あ、そういえば、先ほどのAさんを交えた会食での中身。
もう1つだけ触れておきますね。
これも、タネ明かしの1つ。

『成功は自信を招き、失敗は成長を招く』

ずいぶん前に読んだ、本か雑誌に書かれていた名言。
(僕はこの言葉を読んで「至極名言」と唸ってしまい、それから多用していまして)
Aさんのように、結果に向かって愚直に努力する人や、まだ社会経験の浅い新人・若手社員によく言う言葉です。

「Aさん、人って成功したいじゃないですか。結果を出したいっていうか」
「そりゃそうですよ。平間さん、何言ってんですか」
「確かに成功すると、結果が出ると嬉しいですよね。自分の自信になるし」
「そうです、自信になります。その時は嬉しいけど、後から自分に自信がついたかな、と思えます」
「だから成功したいし、結果を出したい。なるべく失敗しないようにしたい」
「そりゃそうですよ。
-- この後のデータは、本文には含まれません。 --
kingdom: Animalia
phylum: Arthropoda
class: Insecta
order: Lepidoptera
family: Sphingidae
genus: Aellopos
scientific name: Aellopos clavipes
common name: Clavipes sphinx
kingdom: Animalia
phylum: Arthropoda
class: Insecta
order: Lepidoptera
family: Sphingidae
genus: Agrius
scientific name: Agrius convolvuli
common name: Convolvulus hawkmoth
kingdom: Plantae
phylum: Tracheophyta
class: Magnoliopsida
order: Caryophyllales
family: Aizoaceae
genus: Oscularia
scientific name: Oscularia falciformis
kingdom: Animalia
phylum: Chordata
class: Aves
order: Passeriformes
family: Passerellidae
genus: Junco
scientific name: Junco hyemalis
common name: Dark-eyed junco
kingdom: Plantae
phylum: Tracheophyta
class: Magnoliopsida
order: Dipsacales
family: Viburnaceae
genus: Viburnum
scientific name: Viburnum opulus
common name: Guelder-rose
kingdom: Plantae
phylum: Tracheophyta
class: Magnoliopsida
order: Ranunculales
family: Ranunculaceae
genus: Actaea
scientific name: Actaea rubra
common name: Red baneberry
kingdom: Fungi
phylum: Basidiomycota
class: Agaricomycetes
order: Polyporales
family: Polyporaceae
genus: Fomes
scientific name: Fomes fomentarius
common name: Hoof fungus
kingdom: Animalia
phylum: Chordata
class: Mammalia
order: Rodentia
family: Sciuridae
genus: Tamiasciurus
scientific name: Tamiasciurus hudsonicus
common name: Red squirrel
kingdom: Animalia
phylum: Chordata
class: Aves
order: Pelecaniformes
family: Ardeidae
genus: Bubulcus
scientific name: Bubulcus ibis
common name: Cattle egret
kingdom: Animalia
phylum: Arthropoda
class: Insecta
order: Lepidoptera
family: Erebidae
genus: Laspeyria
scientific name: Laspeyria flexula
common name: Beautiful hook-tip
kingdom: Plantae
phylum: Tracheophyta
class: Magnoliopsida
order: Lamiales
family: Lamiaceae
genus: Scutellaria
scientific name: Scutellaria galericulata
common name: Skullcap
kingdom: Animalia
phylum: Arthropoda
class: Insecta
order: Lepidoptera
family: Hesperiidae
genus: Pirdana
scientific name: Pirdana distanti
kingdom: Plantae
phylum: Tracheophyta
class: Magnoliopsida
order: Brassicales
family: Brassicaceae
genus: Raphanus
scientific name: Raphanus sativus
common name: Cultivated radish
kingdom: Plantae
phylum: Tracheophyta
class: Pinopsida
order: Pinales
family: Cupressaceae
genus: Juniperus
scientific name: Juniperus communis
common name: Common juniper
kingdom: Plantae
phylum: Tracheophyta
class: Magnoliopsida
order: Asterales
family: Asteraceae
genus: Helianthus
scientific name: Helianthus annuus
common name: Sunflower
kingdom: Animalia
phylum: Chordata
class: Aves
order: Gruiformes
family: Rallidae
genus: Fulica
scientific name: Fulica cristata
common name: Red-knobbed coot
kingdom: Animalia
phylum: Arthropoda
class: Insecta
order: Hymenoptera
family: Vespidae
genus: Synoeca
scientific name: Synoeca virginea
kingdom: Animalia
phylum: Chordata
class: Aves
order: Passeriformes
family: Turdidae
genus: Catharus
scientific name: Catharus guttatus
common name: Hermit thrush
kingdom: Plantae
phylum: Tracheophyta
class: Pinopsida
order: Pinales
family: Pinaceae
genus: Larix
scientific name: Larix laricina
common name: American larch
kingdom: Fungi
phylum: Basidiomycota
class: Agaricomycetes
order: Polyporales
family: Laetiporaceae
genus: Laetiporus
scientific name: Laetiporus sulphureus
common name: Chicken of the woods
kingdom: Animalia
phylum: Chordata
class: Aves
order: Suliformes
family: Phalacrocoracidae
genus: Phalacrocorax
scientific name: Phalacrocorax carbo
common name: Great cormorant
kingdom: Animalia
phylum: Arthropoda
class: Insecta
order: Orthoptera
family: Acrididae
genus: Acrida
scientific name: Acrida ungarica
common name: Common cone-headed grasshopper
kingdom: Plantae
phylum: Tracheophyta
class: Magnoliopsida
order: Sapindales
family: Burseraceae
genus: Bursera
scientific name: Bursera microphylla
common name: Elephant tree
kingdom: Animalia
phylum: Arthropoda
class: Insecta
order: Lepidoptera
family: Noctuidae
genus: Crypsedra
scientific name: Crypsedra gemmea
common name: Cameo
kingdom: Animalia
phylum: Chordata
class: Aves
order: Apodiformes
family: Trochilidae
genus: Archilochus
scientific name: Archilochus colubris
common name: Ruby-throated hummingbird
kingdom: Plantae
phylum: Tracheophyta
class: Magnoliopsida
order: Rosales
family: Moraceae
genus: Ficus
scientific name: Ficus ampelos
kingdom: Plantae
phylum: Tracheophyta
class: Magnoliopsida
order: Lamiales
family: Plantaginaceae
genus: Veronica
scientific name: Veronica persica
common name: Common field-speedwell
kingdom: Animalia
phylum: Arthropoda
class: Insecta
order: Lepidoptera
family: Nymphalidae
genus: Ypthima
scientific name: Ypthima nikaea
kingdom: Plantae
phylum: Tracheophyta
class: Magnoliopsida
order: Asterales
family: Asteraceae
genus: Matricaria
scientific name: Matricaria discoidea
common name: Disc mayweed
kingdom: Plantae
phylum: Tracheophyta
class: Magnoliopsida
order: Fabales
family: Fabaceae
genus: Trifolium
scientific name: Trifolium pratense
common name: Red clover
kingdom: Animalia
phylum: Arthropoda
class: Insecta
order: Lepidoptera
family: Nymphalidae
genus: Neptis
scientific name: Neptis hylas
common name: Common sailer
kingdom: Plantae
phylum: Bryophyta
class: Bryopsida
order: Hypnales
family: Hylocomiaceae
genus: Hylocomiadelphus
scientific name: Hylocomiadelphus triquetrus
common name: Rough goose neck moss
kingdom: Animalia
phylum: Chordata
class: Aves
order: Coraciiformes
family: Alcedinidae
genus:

平間さん、当たり前のこと言ってますね」
(お酒の席って良いですね。こういう突っ込みが返ってくるので僕もノッてきます)
「そうです。でも、“失敗は成長を招く”って言葉知ってます?」
「なんですかそれ?」
「いや、成功した時って、嬉しいからあんまり振り返らないじゃないですか。“なんで成功したんだろ”って」
「ま、確かに。“結果良ければすべてよし”みたいなところ、ありますから」
「でも今回、Aさん失注して考えたじゃないですか“なんで失注したんだろ”って」
「平間さん、過去形じゃないです。今でも考えてます、真剣に考えてます」
「でしょ? 考える、行動する、その繰り返しって成長につながりません?」
「平間さん、なんだか僕のこと、言いくるめようとしてます?」
「違いますよ。僕はそう思ってるだけ」
「まぁまぁ。Aさん、今回は成長ポイント2ポイントアップって感じか?」
「社長、茶化さないでください!」
「でも、“失敗”って言われるより、“成長ポイント2ポイントアップ”っていう方がよくない?」
「まぁ、それはそうですね……」
「社長、ナイスフォロー」
「平間さん、でしょ? あとで請求書送っとくから」
「いやいや、いつもそれ言いますね……」
(社長、ニコニコしながら無言でうなずく)

今日お伝えしたかったことを、あらためて。
『トップは寄り添い役を ナンバー2は向き合い役を』
『仲間には寄り添うが吉 ただし 深刻に寄り添わぬが吉』
『成功は自信を招き、失敗は成長を招く』

いろいろな考え方があるとは思いますが、こんな考え方も“アリ”と思えば、ぜひ参考にしてみてください。